Sunday, September 25, 2016

Sunday Night

Homeless Encampment, La Brea Blvd., just south of Olympic
Los Angeles, 2016


Sophie's not doing too well, again. I'm not sure what's going on or when it's going to turn or even if it's going to turn. It's not so much seizures (although they're persistent) but more her overall well-being. This feeling I get when I spoon food in her mouth and she's working so hard to chew it. Or maybe she's not working at all. The way her juice comes out the corners of her mouth and drips down her arm. I imagine the sensors in her mouth dulled, struck by lightning, over and over. Some food falls out of her mouth and down the bib and I look away. I have been watching the suffering for a long time. She has been suffering for a long time. I'm not sure whether she actually is suffering or whether I am suffering doing the watching. The lines between us are blurred. I realize that's fucked up. Mea culpa. I forget to abide. I'm not sure when those questions when will it get better? will I figure it out? is it this? is it that? will she know? what should I do? will he know? stopped rising out of my brain. Perhaps I stopped feeding them the yeast of discontent and doggedness. The line between resignation and acceptance is thin and bloody. My tears are still clear. It's all pretty mighty and terrible. Terrible in the Biblical sense. Like awesome. Everything unleavened.

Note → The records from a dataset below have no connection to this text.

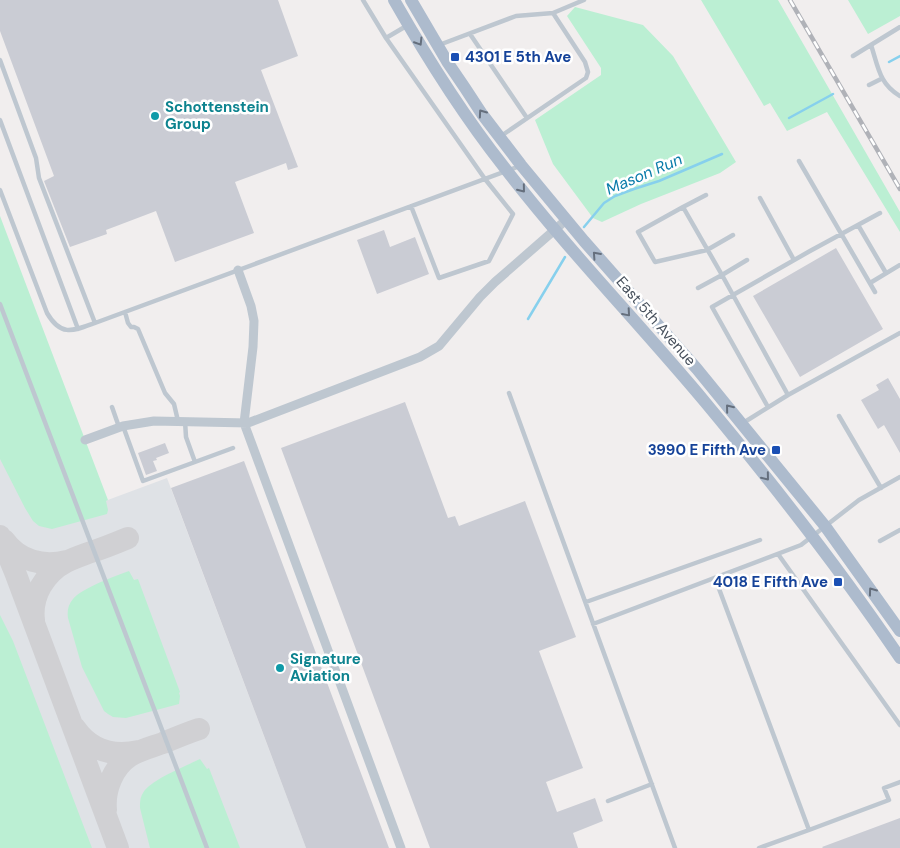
<svg xmlns="http://www.w3.org/2000/svg" width="900" height="848" font-family="'DM Sans',sans-serif">
<rect width="100%" height="100%" fill="#f1eeee"/>
<!-- airport -->
<path fill="#dfe2e6" d="M0,266L105,501L167,478L306,848H0Z"/>
<!-- green -->
<path fill="#bbefd3" d="M701,0H778L900,212V232L827,112L787,131L770,103L764,106Z
M848,0H900V16L868,34Z
M575,7L643,25L673,56L736,162L720,173L641,204L602,222L593,218L553,164L535,120L601,75V68L567,16Z
M0,216L108,500L106,501L108,510L107,514L52,529L39,526L33,521L25,508L0,459Z
M129,571L134,580L138,579L180,692L179,693L180,696L179,704L126,718L113,717L108,714L104,711L82,667L68,618C67,611 68,605 73,599C82,588 115,576 129,571Z
M0,615L13,641L92,848H0Z
M200,759L207,769L209,768L240,848H150L140,808C140,802 140,798 143,793C150,780 186,766 200,759Z"/>
<g fill="none" stroke-linecap="round" stroke-linejoin="round">
<!-- stream -->
<path stroke="#87d0ed" stroke-width="2.5" d="M889,62L900,56
M789,118L833,94
M584,227L604,203L615,196L634,189L659,181L722,154
M528,319L565,257"/>
<!-- taxiway -->
<path stroke="#d0d0d3" stroke-width="22" d="M0,536L15,572L118,848
M4,540C19,561 43,567 67,561
M34,620C31,596 45,573 66,562C74,558 83,555 91,552C104,548 116,543 128,538
M75,728C91,751 113,757 139,751
M106,810C104,790 113,767 130,756C140,750 152,747 163,743C175,738 187,733 199,729"/>
</g>
<!-- building -->
<path fill="#caccd4" d="M0,0H278L298,56L261,70L298,167L288,170L286,163L235,182L254,233L175,262L156,211L106,230L107,234L70,247L44,181L54,176L0,31Z
M384,230L390,247L415,237L429,274L377,294L357,240Z
M836,248L883,329L800,377L753,296Z
M888,378L900,399V453L884,425L878,429L861,400L879,390L876,385Z
M405,402L448,518L455,516L459,526L525,501L576,637L539,651L583,768L546,782L557,812L595,798L603,821L573,833L578,848H430L281,448Z
M165,443L169,453L156,458L157,460L153,461L157,471L146,475L138,453Z
M244,461L389,848H306L171,488Z
M900,818V848H823L822,847Z"/>
<g fill="none" stroke-linecap="round" stroke-linejoin="round">
<!-- service -->
<path stroke="#bec7d0" stroke-width="4.5" d="M363,0L386,38L485,179L513,214L489,261L439,278L411,206
M553,13L584,0
M470,34L527,118
M386,38L408,25
M439,45L516,16L553,13L585,62L588,72L586,78L501,136
M871,45C878,66 879,84 900,96
M853,56L900,27
M0,60L36,158L39,178L95,323
M869,85L881,79
M0,120L78,329
M799,161L875,292
M0,190L47,313C61,337 73,331 95,323L520,166
M706,195L683,207L722,275L747,260
M760,198L794,260
M683,207L638,232L655,262L707,250L733,235
M858,225L886,273
M870,283L900,265
M698,288L722,275L733,295L810,251L880,213
M0,304L207,848
M125,312L128,323L131,327H134L138,329L165,393L174,404L178,421
M509,393L675,848
M112,407L119,427
M768,407L712,307L733,295L788,395
M839,416L881,488
M185,421L186,437L195,462L233,448
M743,423L788,395L900,333
M123,426L143,481L195,462
M880,541L900,530
M778,554L900,725
M715,578L809,830L889,800L884,788L900,782
M586,602L760,540
M593,624L801,545L859,500L900,477
M608,801L652,784
M759,848L809,830"/>
<!-- minor -->
<path stroke="#bec7d0" stroke-width="9" d="M238,270L251,306L254,321L253,347L244,423L401,848
M85,440L123,426L154,421L248,423L420,357L439,346L480,297L495,282L566,220"/>
<!-- primary -->
<path stroke="#adbbcd" stroke-width="12" d="M394,0C427,58 463,115 504,167C567,249 639,323 705,402C774,485 840,569 900,658
M411,0L448,63L465,88L482,114L521,165L584,241L697,369L825,526L900,631"/>
<!-- rail casing -->
<g stroke="#b0b2b8" stroke-width="4.5">
<path id="rail" d="M790,0L900,189"/>
</g>
<!-- rail -->
<use href="#rail" stroke="#fff" stroke-width="2.5" stroke-dasharray="8" stroke-linecap="butt"/>
</g>
<!-- one-way arrows -->
<defs><path id="oneway-chevron" d="M-2-3.5L2.5 0L-2 3.5" fill="none" stroke-width="1.6" stroke-linecap="round" stroke-linejoin="round" transform="scale(1.25)"/></defs>
<g stroke="#656f7d">
<use href="#oneway-chevron" transform="translate(419 42) rotate(58)"/>
<use href="#oneway-chevron" transform="translate(482 113) rotate(-125)"/>
<use href="#oneway-chevron" transform="translate(522 189) rotate(51)"/>
<use href="#oneway-chevron" transform="translate(596 255) rotate(-132)"/>
<use href="#oneway-chevron" transform="translate(627 313) rotate(49)"/>
<use href="#oneway-chevron" transform="translate(729 408) rotate(-129)"/>
<use href="#oneway-chevron" transform="translate(766 477) rotate(51)"/>
<use href="#oneway-chevron" transform="translate(872 591) rotate(-126)"/>
</g>
<!-- markers -->
<g fill="#1a4fb4" stroke="#fff" stroke-width="2">
<rect x="450" y="52" width="10" height="10" rx="2.5"/>
<rect x="771" y="445" width="10" height="10" rx="2.5"/>
<rect x="833" y="577" width="10" height="10" rx="2.5"/>
</g>
<g fill="#0f9aa8" stroke="#fff" stroke-width="2">
<circle cx="155" cy="116" r="5"/>
<circle cx="280" cy="668" r="5"/>
</g>
<g text-anchor="middle" dominant-baseline="central" stroke-width="5" stroke-linejoin="round" paint-order="stroke">
<!-- transit labels -->
<g font-size="15" font-weight="bold" fill="#164399" stroke="#fff" text-anchor="end">
<text x="465" y="57" text-anchor="start">4301 E 5th Ave</text>
<text x="766" y="450">3990 E Fifth Ave</text>
<text x="828" y="582">4018 E Fifth Ave</text>
</g>
<!-- culture labels -->
<g font-size="15" font-weight="bold" fill="#0d838f" stroke="#fff" text-anchor="start">
<text x="165" y="107">Schottenstein<tspan x="165" dy="17">Group</tspan></text>
<text x="290" y="659">Signature<tspan x="290" dy="17">Aviation</tspan></text>
</g>
<!-- street labels -->
<g font-size="15" fill="#464f5b" stroke="#fff">
<text transform="translate(656 321) rotate(49)">East 5th Avenue</text>
</g>
<!-- water labels -->
<g font-size="16" font-style="italic" fill="#0a7caa" stroke="#fff">
<text transform="translate(644 174) rotate(-23)">Mason Run</text>
</g>
</g>
</svg>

The only thing is to Be Here Now.


Today, my friend Melissa stopped by with her husband Marc. I haven't seen them in ages or even talked to her in while. I had been sitting in Sophie's room, reading a book while she slept fitfully, loaded up with rectal Valium. I'd been crying. A lot. Melissa texted me from outside, so I went out there and gave her a hug. She gave me a tiny silver medallion with a mermaid on it. She had no idea I'd had such a morning, that Sophie had had such a morning. Yet she was there with a mermaid charm. Everything lifted. Poof.







I read this somewhere:

You are my compass
I'm perpetually lost




I love this:






15 comments:

  1. Those pictures are somehow twinned.

    ReplyDelete
  2. Sorry to hear of your and Sophie's struggles.

    ReplyDelete
  3. I have never been here before but I am sending you and Sophie big hugs from across the Atlantic Ocean. Parenting a child with such disability must be very hard indeed and if one of my children had been dealt that card I am not at all sure that I would have been able to cope with things as well as you appear to have done.

    ReplyDelete
  4. Your honestly is refreshing. Have a child with an illness is unlike anything other worry, I think.

    ReplyDelete
  5. So sorry, Elizabeth. Thinking of you and Sophie...

    ReplyDelete
  6. I am so struck by your way of holding opposing truths at the same time. Loving you and Sophie from here. I hope you can feel it. I'm glad your friend came by.

    ReplyDelete
  7. "The line between resignation and acceptance is thin and bloody."
    All of this reminds me of what it's like to put on a mask and snorkel and enter the underwater world so close to our regular real world. All of a sudden, even as I can hear the birds in the sky above me, I am in a completely different universe which is as real and alive as the one I think I know and it is as different as being on the moon.
    Bless you and bless Sophie and all of your family and I look at you and I know that in knowing you as I have come to do, my world has become so much deeper and you teach me every day to realize that what I know as real is only part of it.

    ReplyDelete
  8. That just sucks that Sophie is having a hard time and that of course you have to watch and help. I'm so sorry. I like the video. You need rest.

    ReplyDelete
  9. Sending love as bright as our hot, blue skies. I believe any suffering that Sophie knows is so much less for your abiding love. Some days just cause us to sink. Then, once more, we rise. "Holding opposite truths" is pretty much the whole story. No wonder we tire. xo

    ReplyDelete
  10. Great video -- especially the escaping gas bubbles at the end!! Laughter helps a lot, I know. And good friends arriving with precious gifts. And keeping things simple. Yes, BE HERE NOW. My love to you and Sophie, and of course the boys. How are they coping with this latest round of difficulty?

    ReplyDelete
  11. Thinking of you and sending love.

    ReplyDelete
  12. You write often about how you do it. Your friend showing up showering you with love. I think that is how most of us do it, how most of us get up each morning. Those small gifts that make it all worthwhile. xo

    ReplyDelete
  13. I'm so sorry to hear you and Sophie are suffering again and hope by now it proved to be a very brief slide backward. I tend to forget about C's pain during those awful episodes and focus exclusively on my own. Your writing about Sophie's sets me straight. Hopefully Oliver's amazing wit is helping you weather it all. (I just loved his: Hey, that's not Sophie. That's not my sister.)

    ReplyDelete
  14. I wish I knew what to say. All I can contribute is my admiration for your writing and your ability to sift these experiences into meaningful, powerful, poetic words. I hope Sophie gets better.